I personaggi maschili, dal canto loro, che siano mariti o amanti, padri o nonni, appaiono tanto impotenti quanto pretenziosi. Più che garantire reale sostegno questi sembrano contribuire a un’opera di demolizione dell’io, forse preludio inconsapevole di una successiva ricostruzione. Così Chen, madre in affitto, viene accusata dagli uomini della sua vita – il proprio padre e il padre di suo figlio, redivivo – di vendere il proprio corpo per soldi, di non fare nulla di buono. E soprattutto, Ellie – tanto inflessibile nell’esercizio della professione quanto insicura e fragile nel proprio intimo – diventa bersaglio del marito. Iddo il buono, Iddo il bello, quello che tutti adorano, quello che sarà all’altezza, un ottimo padre. Al suo cospetto lei è la donna senza utero, o dall’utero danneggiato. Inospitale, incapace di trattenere la vita e di proteggerla. E da cui la vita stessa fugge, sottraendosi alla sua presa, e alla sua tutela. Da qui, la scelta quasi obbligata dell’evasione – o della diserzione – che la porterà lontano da lui, dalla propria casa, dal proprio Paese. E poi il rifiuto di quel ruolo di madre incompleta o fittizia. Fino alla totale disumanizzazione, di se stessa e dell’altra, suo alter ego: Siamo ciò che siamo. Tu incubatrice, io bancomat.

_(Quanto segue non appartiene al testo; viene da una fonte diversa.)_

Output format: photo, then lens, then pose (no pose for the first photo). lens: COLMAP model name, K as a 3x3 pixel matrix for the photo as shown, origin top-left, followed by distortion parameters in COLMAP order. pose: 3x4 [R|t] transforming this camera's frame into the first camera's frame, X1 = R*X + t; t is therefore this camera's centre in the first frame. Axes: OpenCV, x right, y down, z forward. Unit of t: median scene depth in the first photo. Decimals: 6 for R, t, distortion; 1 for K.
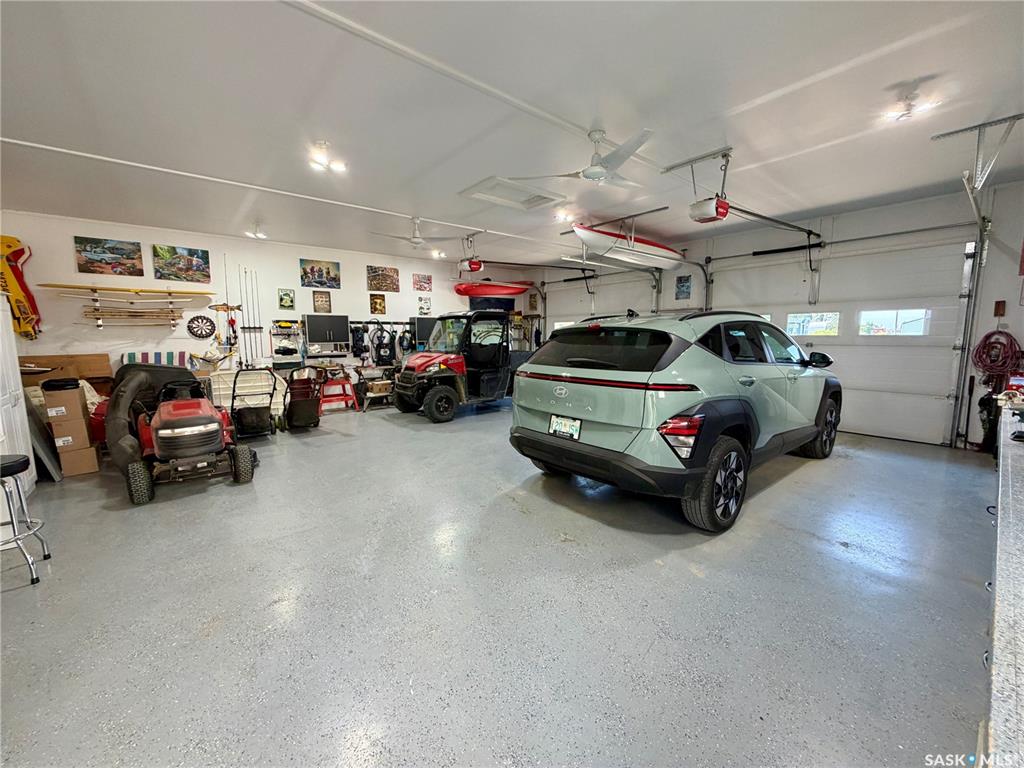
lens RADIAL K [[409.4, 0, 512.0], [0, 409.4, 384.0], [0, 0, 1]] dist [0.000661, 0.000015]
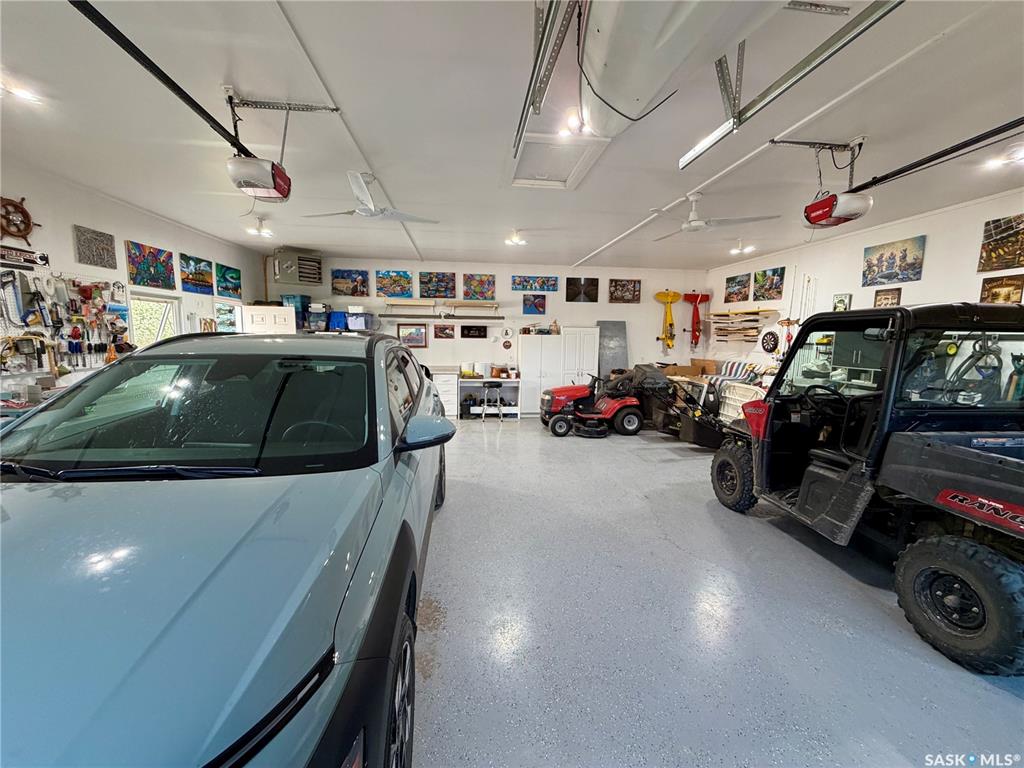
lens RADIAL K [[409.4, 0, 512.0], [0, 409.4, 384.0], [0, 0, 1]] dist [0.000661, 0.000015]
pose [[-0.545498, 0.102591, -0.831810, 0.486712], [-0.106270, 0.976003, 0.190066, -0.163487], [0.831347, 0.192077, -0.521505, 1.018811]]
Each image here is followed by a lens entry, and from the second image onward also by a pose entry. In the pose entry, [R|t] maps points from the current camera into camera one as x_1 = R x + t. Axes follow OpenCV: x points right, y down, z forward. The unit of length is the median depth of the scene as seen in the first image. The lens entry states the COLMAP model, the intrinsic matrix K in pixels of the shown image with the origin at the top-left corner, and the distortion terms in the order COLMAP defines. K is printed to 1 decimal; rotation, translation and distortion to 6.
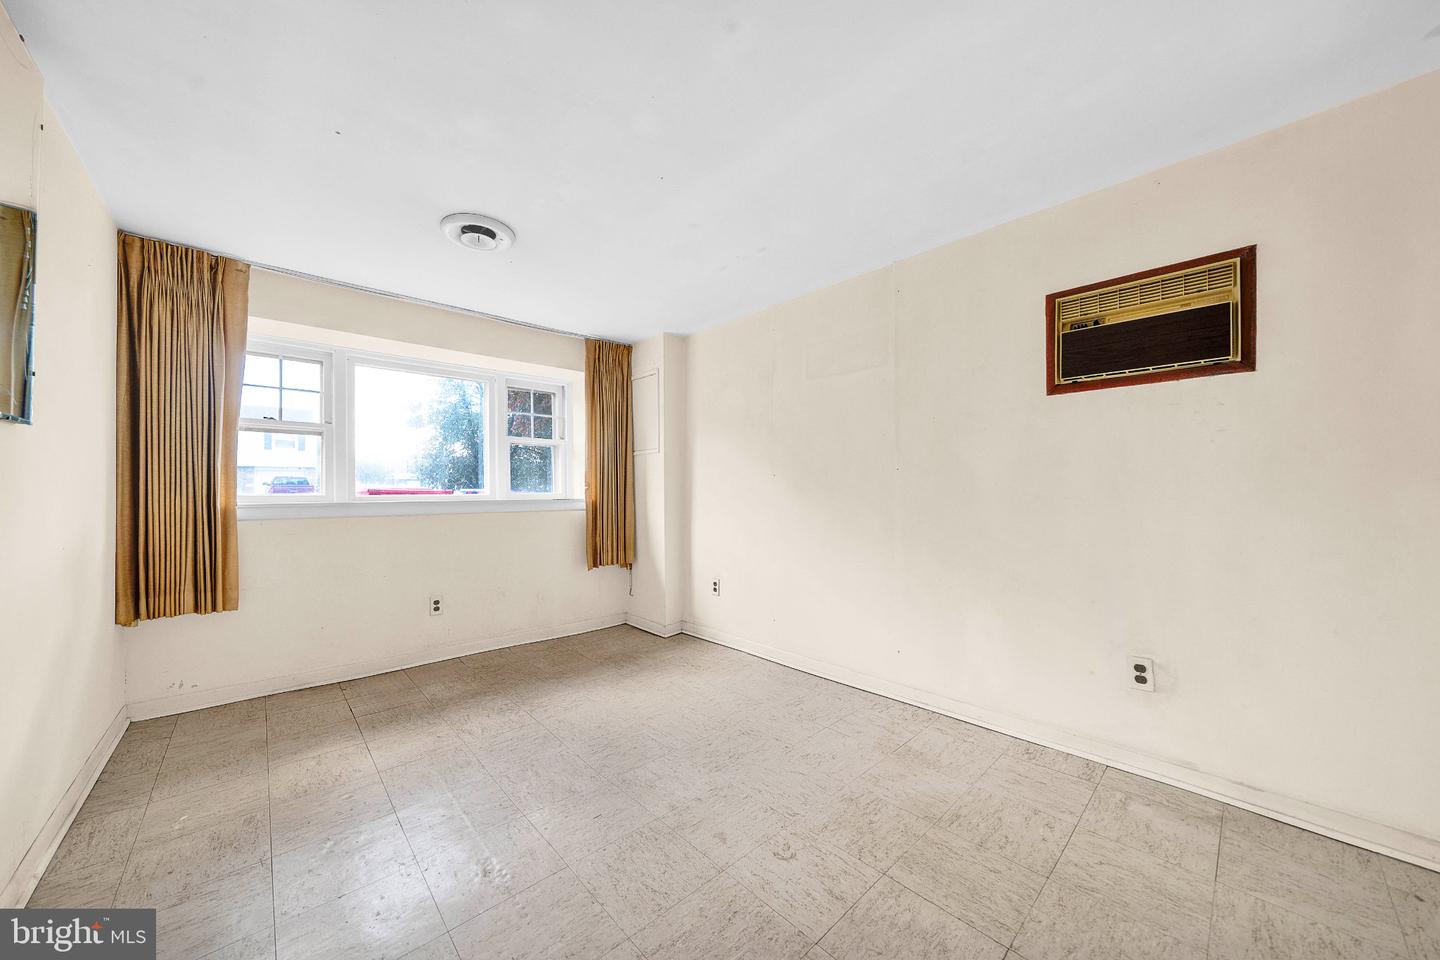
lens RADIAL K [[504.7, 0, 717.4], [0, 504.7, 490.4], [0, 0, 1]] dist [-0.000643, -0.000041]
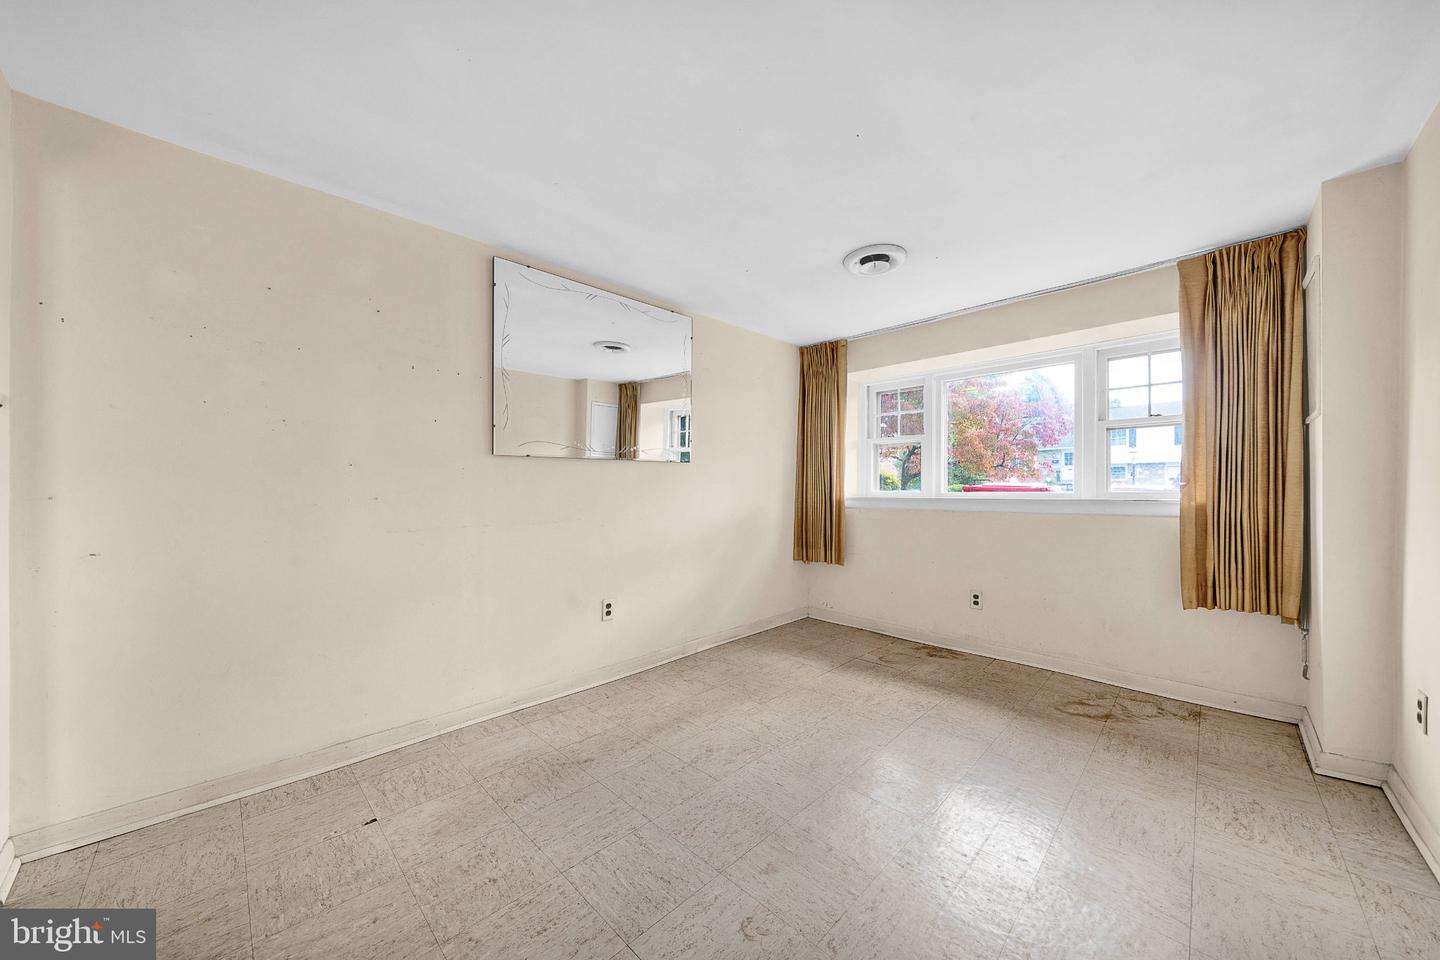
lens RADIAL K [[502.6, 0, 714.9], [0, 502.6, 485.2], [0, 0, 1]] dist [-0.000699, -0.000091]
pose [[0.049720, -0.003630, -0.998757, 0.562840], [0.001907, 0.999992, -0.003540, -0.004697], [0.998761, -0.001728, 0.049727, 0.527161]]
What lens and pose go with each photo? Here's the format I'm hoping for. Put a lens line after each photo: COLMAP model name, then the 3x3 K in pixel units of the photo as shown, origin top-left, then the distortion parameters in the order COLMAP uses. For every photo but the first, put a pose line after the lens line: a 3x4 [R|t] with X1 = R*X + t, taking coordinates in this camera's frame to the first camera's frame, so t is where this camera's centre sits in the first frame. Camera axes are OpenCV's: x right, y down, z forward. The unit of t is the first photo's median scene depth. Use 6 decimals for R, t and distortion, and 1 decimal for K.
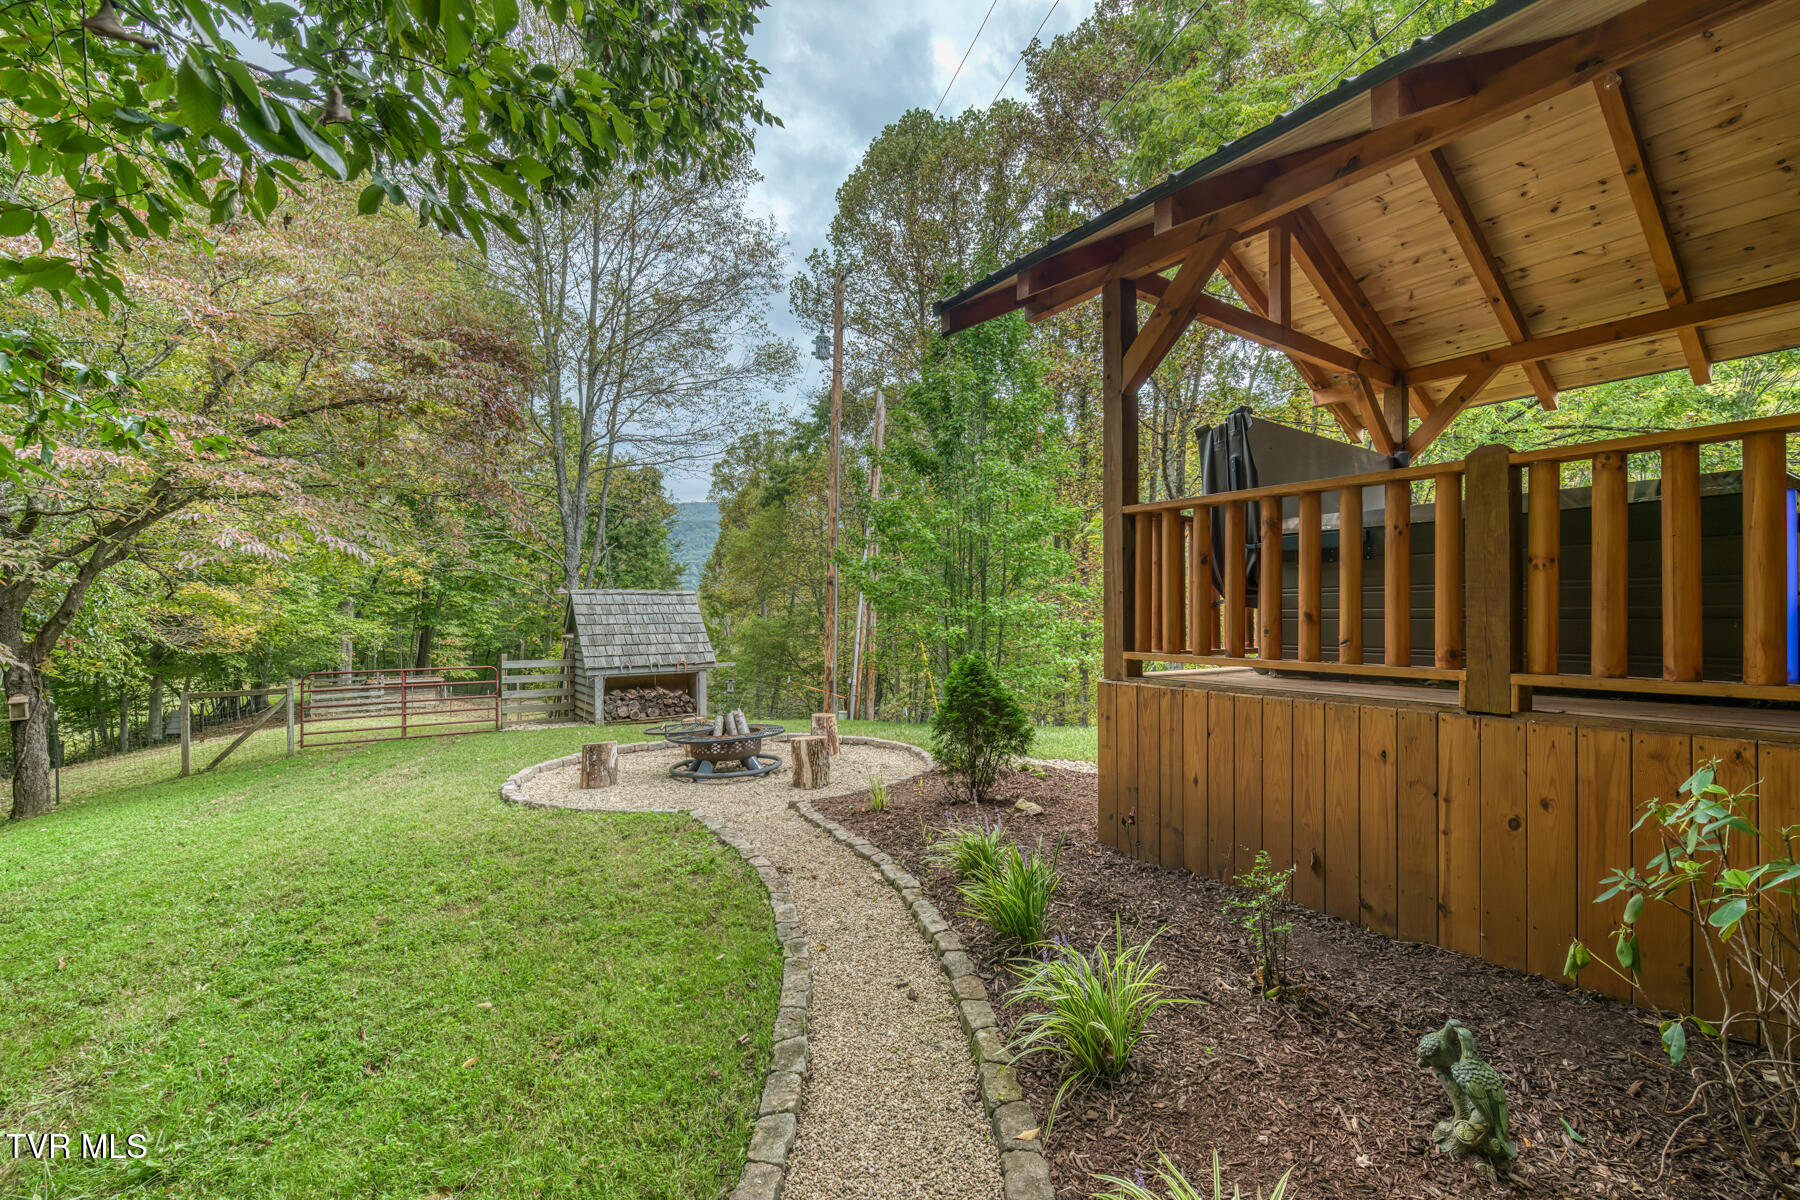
lens RADIAL K [[771.8, 0, 911.1], [0, 771.8, 601.0], [0, 0, 1]] dist [-0.007061, -0.002272]
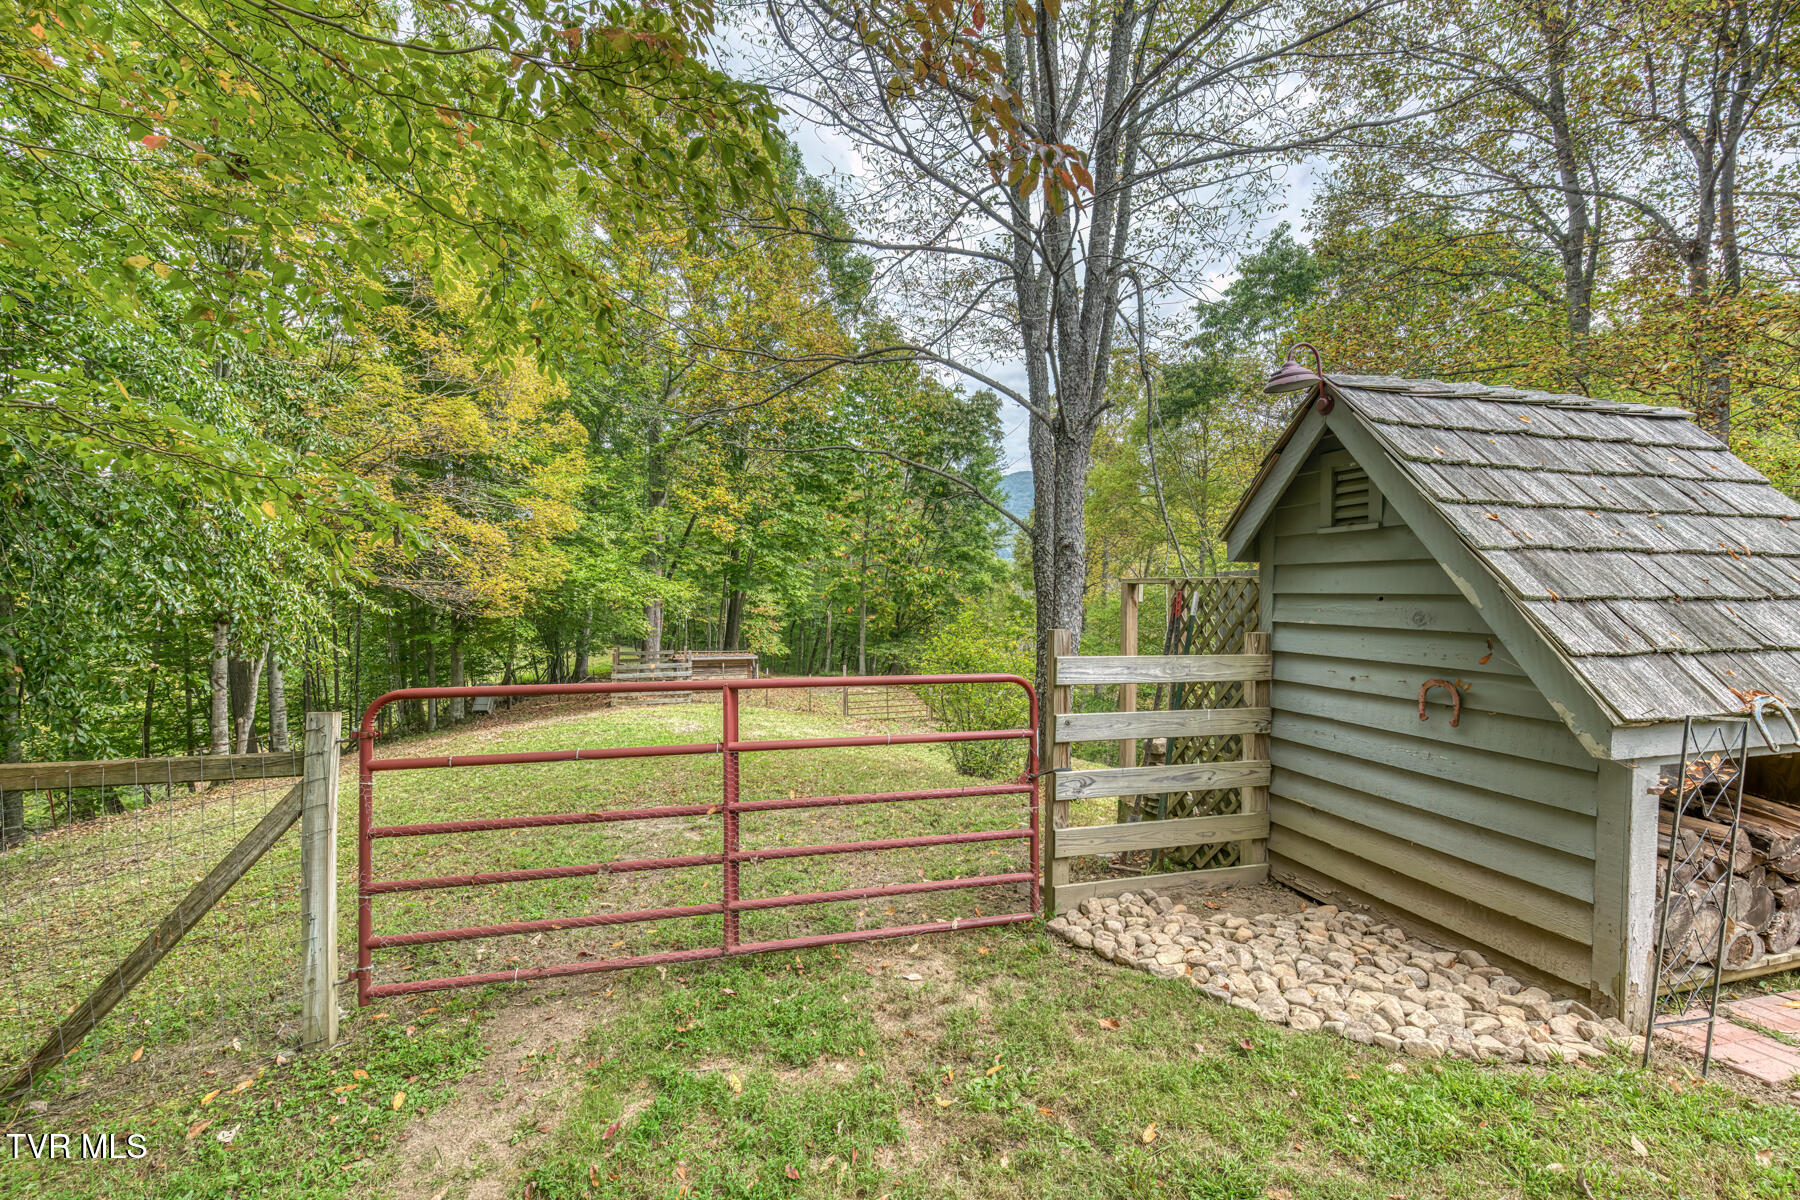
lens RADIAL K [[771.8, 0, 898.1], [0, 771.8, 601.4], [0, 0, 1]] dist [-0.007061, -0.002272]
pose [[0.940903, 0.013901, -0.338391, -0.230716], [-0.004798, 0.999604, 0.027723, 0.024526], [0.338642, -0.024461, 0.940597, 0.344448]]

Ma alla fine di questo lunghissimo e duplice travaglio, c’è qualcosa di nuovo che nasce, o rinasce. A dispetto di qualsiasi imperfezione o mancanza, di qualsiasi accusa o sbaglio precedente. Sbagli, mancanze e imperfezioni – e accuse – rimangono lì, infine, esclusi dalla sala dove si produce la vita. Tagliati fuori, e fuori della porta ad aspettare, cercando di captare segni.
L’epilogo, tra il drammatico e il poetico, è tutto da scoprire. In contrasto con le aspettative suscitate dai primissimi episodi, certamente. Un epilogo imprevisto. Anche se forse prevedibile.